> **What to work on**
With the line containing "index tip: (95, 100)" as the starting point, output the remaining lines of the data exactly as they are, through the last.

*** Opening Available data ***

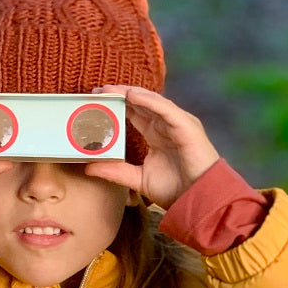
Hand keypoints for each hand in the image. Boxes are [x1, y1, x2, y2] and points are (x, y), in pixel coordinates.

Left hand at [84, 85, 219, 208]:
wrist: (198, 198)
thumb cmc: (175, 188)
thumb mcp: (137, 178)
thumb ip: (115, 171)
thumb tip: (89, 168)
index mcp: (156, 134)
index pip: (134, 114)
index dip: (116, 105)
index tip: (95, 100)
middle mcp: (166, 125)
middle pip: (141, 103)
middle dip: (119, 95)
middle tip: (97, 89)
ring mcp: (177, 124)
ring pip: (152, 102)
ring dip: (130, 93)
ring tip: (110, 89)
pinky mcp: (187, 126)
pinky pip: (166, 109)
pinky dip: (149, 101)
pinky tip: (132, 95)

*** Closing Available data ***

> **Finished task**
index tip: (95, 100)
middle mcp: (166, 125)
middle pip: (141, 103)
middle dip: (119, 95)
middle tip: (97, 89)
ring mcp: (177, 124)
ring pip: (152, 102)
ring dip: (130, 93)
ring tip: (110, 89)
pinky mcp: (187, 126)
pinky pip: (166, 109)
pinky dip: (149, 101)
pinky tip: (132, 95)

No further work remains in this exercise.